## Aufgaben
**a)** Geben Sie aus der Anfrage zur Justizanstalt Garsten den Abschnitt von „8.             Gab es“ bis einschließlich „11.      Wenn nein, warum nicht?“ unverändert aus.
**b)** Greifen Sie die Anfrage zur Justizanstalt Garsten nach ihrem letzten Satz auf und führen Sie sie weiter.

___ Vorliegender Auszug

Der tragische Fall in der JVA Garsten zeigt auf, dass in österreichischen Gefängnissen
dringend Handlungs- und Reformbedarf herrscht.
In der Anfragebeantwortung zur Zahl 64/J-NR/2006 blieben Sie einige Antworten schuldig.

In diesem Zusammenhang stellen die unterfertigten Abgeordneten an die Frau
Bundesministerin für Justiz folgende

 


1.  Wann war der genaue Todeszeitpunkt des Sascha A.?

2.             Gibt es mittlerweile einen Obduktionsbericht? Wenn ja, wie lautet die genaue
Todesursache?

3.             Gab es zum Fall Sascha A. eine Untersuchung in der Justizanstalt Garsten?

4.             Wenn ja, was hatte sie zum Inhalt und

5.             Wenn ja, welche Ergebnisse brachte sie?

6.             Wenn nein, warum nicht?

7.             Entspricht es den Tatsachen, dass die Zahl der illegalen Drogenfälle in der
Justizanstalt Garsten nicht höher liegt, als in anderen österreichischen Justizanstalten?

8.             Gab es eine Untersuchung in der Justizanstalt Garsten zu dem
Wertkartenhandyschmuggel zweier Untersuchungshäftlinge, die in nur zwei Monaten
mehr als 5700 Telefonate führen konnten.

9.             Wenn ja, was hatte sie zum Inhalt

10.      Wenn ja welche Ergebnisse brachte sie?

11.      Wenn nein, warum nicht?

12.      Welche Konsequenzen hat es für Haftinsassen, wenn sie in der Haft „bloße"
Ordnungswidrigkeiten begehen?

13.      In welchen Abständen wurden in der JVA Garsten Razzien in den Jahren 2005 - 2006
durchgeführt?

14.      Die Entzugserfolgsquote bei süchtigen Häftlingen in österreichischen Gefängnissen
liegt zwischen 1% und 5%. Welche Reformen gedenken Sie zu setzen, um diese Quote
zu erhöhen?

15.      Sind Reformen geplant, die bei Haftantritt und Haftentlassug, alle Insassen zwingend
auf Drogen testen?

16.      Wenn nein, warum nicht?

______
___ Bereitgestellte Daten

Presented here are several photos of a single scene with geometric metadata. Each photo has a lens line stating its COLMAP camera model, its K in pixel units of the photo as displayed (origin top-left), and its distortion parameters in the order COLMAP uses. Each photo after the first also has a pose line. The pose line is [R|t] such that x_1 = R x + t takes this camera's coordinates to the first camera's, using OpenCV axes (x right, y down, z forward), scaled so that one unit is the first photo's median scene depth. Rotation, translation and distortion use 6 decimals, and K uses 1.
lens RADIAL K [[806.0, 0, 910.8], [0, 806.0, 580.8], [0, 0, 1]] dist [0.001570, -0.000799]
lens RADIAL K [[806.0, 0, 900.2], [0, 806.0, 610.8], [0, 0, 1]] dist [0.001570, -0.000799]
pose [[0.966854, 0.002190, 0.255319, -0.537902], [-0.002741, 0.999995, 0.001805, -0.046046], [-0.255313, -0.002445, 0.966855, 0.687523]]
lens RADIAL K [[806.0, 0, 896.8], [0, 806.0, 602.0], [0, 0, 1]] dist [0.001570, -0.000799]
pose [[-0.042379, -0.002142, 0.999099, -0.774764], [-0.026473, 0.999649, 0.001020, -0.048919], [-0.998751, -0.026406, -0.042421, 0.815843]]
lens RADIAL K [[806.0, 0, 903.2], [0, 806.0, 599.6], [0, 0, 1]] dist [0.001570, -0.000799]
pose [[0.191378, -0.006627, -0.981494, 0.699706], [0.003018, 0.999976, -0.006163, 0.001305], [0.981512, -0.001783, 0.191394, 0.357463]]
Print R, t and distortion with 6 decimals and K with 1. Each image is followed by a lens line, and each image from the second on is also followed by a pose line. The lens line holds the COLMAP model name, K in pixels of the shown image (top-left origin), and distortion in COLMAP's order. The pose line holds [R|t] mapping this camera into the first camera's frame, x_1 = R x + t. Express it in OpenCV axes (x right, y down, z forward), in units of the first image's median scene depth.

______

## Lösungen
**a)**
8.             Gab es eine Untersuchung in der Justizanstalt Garsten zu dem
Wertkartenhandyschmuggel zweier Untersuchungshäftlinge, die in nur zwei Monaten
mehr als 5700 Telefonate führen konnten.

9.             Wenn ja, was hatte sie zum Inhalt

10.      Wenn ja welche Ergebnisse brachte sie?

11.      Wenn nein, warum nicht?

**b)**
17.      Wenn ja, wann werden diese umgesetzt?

18.      Sind Reformen geplant, die eine regelmäßige Urinkontrolle für alle Inhaftierten,
während ihrer gesamten Haftzeit, vorsieht?

19.      Wenn ja, wann schätzen Sie werden diese umgesetzt?

20.  Wenn nein, warum nicht?

21.      Was spricht, neben der Schaffung neuer gesetzlicher Bestimmungen, gegen einen
Zwangsentzug aller süchtigen Häftlinge in österreichischen Gefängnissen?

22.  Wie sind Sie mit dem derzeitigen Drogenentzugskonzept in österreichischen
Gefängnissen zufrieden?

23.  Sehen Sie beim derzeitigen Drogenentzugskonzept in österreichischen Gefängnissen
Handlungsbedarf?

24.  Wie hoch ist die Zahl der drogenabhängigen Insassen in allen anderen österreichischen
Haftanstalten, aufgelistet nach Bundesländern und Anstalten?

25.  Warum werden Haftanstalts-Besucher nicht nach den modernsten Kontrollstandards
(vgl. Flughafenkontrolle) auch auf Drogen überprüft?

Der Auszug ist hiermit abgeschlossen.